Obscene Publications Act 1959 s.4(1)

A person shall not be convicted of an offence ... and an order for forfeiture shall not be made ... if it is proved that publication of the article in question is justified as being for the public good on the ground that it is in the interests of science, literature, art or learning, or of other objects of general concern.

Public good is a separate question from obscenity and must be considered separately: an article may be for the public good and still be obscene. Obscenity is generally a matter exclusively for the jury, except where the likely effects of the material (particularly on a limited class of readers) are thought to be outside their everyday experiences, but in relation to the "public good" defence expert evidence is admitted as a matter of course.

R v Penguin Books [1961] Crim LR 176, Byrne J

DD were the publishers of Lady Chatterley's Lover, and were prosecuted under the Obscene Publications Act 1959. Their defence was that although the book contained passages explicitly describing sexual activities, the work (by D H Lawrence) had literary merit and so was permitted. The jury found DD not guilty.

DPP v Jordan [1976] 3 All ER 775, HL

A newsagent D was charged with possessing obscene articles for gain, and proposed to call doctors to testify that pornographic magazines were of psychotherapeutic value as aids to masturbation, helping those with repressed sexual fantasies to release their fantasies without acting them out in full. The House of Lords upheld the judge's refusal to admit such evidence: "other objects of public concern" was not wide enough to cover this. Obiter, Lord Wilberforce said expert evidence might have been relevant had the court had to consider the effects of the material on a small group of sexual deviants.

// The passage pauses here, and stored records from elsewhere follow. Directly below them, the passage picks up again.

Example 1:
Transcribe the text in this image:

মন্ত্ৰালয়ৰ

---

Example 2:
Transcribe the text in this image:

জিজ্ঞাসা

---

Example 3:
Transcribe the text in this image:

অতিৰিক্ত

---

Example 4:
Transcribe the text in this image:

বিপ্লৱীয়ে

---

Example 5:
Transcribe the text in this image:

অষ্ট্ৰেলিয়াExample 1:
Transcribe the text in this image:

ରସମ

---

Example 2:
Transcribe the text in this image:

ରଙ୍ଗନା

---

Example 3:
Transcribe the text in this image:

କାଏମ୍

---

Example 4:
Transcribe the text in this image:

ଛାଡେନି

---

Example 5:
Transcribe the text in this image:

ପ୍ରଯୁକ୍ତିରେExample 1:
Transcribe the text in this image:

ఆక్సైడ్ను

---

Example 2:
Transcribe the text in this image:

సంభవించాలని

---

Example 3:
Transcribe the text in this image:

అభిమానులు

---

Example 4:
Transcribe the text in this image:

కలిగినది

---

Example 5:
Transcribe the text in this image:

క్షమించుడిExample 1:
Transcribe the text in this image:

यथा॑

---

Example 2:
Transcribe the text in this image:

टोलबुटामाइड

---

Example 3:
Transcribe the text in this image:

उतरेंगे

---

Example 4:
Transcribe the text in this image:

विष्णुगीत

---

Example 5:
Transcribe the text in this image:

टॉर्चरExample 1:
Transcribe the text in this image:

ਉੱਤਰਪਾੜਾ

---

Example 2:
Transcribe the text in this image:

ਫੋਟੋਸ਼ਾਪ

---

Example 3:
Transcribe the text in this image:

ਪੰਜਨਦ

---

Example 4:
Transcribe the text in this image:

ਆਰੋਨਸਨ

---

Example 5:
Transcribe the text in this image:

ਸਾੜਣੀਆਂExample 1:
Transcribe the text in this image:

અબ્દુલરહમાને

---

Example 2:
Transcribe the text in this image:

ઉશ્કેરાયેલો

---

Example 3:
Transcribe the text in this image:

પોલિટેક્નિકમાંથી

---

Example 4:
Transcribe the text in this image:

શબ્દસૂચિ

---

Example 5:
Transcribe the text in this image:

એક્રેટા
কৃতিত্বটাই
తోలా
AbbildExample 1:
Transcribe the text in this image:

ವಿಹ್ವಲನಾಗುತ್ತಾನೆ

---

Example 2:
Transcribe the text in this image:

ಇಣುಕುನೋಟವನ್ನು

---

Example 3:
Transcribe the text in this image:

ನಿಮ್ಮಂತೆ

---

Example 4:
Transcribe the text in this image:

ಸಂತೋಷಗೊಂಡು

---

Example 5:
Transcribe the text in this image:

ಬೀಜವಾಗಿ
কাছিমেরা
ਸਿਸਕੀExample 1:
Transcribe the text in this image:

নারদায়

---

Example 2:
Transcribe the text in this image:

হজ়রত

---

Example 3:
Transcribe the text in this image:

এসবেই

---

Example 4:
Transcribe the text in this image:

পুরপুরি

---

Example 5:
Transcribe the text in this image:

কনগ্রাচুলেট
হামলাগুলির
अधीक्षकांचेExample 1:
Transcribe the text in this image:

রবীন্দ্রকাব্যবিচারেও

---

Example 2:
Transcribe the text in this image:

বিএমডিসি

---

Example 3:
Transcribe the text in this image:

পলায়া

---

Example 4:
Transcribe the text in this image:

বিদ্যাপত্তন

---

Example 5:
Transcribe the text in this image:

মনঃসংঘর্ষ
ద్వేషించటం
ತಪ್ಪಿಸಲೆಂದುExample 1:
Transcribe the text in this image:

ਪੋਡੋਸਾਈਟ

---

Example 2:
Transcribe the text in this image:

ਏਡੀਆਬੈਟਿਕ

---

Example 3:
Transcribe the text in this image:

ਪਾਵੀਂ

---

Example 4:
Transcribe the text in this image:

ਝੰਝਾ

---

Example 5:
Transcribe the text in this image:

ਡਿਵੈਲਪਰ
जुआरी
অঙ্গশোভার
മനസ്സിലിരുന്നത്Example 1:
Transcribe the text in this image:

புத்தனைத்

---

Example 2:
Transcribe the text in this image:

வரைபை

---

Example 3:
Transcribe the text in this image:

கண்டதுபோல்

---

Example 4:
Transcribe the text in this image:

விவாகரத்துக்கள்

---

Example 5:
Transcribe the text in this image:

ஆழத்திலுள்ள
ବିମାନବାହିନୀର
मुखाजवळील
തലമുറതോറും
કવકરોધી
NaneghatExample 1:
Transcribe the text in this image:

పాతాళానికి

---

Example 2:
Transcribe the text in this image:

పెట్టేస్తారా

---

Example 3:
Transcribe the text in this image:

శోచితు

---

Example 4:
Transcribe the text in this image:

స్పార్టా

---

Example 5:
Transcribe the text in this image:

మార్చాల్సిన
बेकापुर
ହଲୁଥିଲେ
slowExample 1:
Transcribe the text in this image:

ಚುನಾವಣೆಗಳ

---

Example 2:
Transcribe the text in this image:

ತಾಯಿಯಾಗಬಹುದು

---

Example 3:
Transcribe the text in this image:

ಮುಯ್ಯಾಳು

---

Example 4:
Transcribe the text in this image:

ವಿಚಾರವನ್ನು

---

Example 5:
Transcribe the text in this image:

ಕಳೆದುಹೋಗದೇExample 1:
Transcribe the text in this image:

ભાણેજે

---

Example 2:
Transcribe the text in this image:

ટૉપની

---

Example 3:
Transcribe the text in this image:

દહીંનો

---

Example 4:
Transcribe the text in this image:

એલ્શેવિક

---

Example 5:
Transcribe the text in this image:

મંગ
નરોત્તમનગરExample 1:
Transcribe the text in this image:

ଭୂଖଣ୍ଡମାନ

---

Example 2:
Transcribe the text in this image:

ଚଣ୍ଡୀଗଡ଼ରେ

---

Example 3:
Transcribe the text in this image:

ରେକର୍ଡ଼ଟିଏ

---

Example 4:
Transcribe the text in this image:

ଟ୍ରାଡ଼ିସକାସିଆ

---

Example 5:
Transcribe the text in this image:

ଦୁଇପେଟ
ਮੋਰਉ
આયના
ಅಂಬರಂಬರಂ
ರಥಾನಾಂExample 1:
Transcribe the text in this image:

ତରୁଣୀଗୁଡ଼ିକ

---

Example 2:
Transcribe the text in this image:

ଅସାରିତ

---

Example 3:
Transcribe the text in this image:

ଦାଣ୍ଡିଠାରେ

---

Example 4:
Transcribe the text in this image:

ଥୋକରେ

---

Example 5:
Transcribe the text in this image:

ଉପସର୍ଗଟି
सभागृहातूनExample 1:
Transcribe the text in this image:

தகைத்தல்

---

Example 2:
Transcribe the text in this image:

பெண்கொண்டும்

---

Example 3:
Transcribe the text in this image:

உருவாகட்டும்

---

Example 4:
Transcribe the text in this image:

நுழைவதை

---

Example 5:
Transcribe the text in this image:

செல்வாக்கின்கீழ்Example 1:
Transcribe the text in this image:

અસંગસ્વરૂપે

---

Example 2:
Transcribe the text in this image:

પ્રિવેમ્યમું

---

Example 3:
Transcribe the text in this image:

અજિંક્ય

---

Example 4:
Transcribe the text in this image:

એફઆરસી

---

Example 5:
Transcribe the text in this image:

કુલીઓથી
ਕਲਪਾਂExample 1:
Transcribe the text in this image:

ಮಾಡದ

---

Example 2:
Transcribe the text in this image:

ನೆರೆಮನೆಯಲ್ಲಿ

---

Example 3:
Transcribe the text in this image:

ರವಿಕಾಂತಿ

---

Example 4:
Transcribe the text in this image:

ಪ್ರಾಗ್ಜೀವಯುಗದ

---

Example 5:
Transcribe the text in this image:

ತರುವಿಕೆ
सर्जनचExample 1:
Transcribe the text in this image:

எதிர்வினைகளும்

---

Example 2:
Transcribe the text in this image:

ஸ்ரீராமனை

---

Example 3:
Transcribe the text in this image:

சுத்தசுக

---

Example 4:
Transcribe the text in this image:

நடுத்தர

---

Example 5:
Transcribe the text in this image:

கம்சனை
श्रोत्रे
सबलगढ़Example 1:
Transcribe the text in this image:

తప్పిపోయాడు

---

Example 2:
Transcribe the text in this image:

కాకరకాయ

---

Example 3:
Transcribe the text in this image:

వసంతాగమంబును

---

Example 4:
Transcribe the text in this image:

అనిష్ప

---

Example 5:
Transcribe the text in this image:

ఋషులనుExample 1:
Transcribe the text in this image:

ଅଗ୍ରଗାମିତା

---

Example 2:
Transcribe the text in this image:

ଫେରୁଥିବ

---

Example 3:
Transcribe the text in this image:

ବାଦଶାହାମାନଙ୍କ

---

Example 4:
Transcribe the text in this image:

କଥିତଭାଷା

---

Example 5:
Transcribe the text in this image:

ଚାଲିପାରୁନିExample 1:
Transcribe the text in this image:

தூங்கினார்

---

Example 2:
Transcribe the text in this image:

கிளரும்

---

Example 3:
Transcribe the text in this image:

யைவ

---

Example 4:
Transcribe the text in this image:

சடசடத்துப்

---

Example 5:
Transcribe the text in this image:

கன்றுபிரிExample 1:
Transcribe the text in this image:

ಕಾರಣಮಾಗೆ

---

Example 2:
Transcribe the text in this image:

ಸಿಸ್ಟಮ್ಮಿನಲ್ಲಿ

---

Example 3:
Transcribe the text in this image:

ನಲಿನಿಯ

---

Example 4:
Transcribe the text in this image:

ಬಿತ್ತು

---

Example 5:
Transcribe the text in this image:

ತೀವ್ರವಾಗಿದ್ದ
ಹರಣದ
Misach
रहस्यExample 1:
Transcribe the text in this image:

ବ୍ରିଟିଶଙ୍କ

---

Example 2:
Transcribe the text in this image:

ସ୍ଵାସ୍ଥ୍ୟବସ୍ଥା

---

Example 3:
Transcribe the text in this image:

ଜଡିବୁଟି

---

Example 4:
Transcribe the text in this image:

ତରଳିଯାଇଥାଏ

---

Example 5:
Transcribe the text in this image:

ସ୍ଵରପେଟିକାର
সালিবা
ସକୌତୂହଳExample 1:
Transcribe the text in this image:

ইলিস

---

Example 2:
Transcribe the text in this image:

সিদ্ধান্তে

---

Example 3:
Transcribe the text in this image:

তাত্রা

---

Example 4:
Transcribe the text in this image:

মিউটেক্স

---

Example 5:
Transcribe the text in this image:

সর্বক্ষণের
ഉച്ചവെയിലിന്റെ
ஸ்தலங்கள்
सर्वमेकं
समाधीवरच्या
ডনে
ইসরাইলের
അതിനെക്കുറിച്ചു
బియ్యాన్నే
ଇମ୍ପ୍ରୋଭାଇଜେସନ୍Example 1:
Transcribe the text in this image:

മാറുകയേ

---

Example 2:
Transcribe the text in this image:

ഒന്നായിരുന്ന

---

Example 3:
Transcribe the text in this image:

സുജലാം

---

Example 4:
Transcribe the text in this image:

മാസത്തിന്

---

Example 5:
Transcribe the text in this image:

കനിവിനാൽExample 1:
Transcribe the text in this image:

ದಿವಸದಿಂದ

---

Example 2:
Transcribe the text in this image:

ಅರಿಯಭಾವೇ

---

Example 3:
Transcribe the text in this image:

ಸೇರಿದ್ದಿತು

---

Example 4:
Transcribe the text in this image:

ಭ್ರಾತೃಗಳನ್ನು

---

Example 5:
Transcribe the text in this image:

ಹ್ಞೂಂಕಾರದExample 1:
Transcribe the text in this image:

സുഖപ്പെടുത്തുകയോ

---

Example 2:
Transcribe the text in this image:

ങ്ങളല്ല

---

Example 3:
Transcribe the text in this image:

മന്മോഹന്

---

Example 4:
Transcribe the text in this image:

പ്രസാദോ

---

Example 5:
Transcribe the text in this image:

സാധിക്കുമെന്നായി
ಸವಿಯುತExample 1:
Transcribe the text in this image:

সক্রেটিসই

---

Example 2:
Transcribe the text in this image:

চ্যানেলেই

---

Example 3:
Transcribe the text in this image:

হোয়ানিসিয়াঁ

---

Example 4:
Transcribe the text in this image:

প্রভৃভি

Attorney-General's Reference (No.3 of 1977) [1978] 3 All ER 1166, CA

The owners of a bookshop were prosecuted for possessing obscene materials for gain, but were acquitted by the jury after arguing that pornographic magazines could be used for teaching people about sexual techniques, and so were in the interests of "learning". On a reference by the Attorney-General, the Court of Appeal said this was not "learning", by which the Act meant "the product of scholarship", and the judge should have directed the jury accordingly.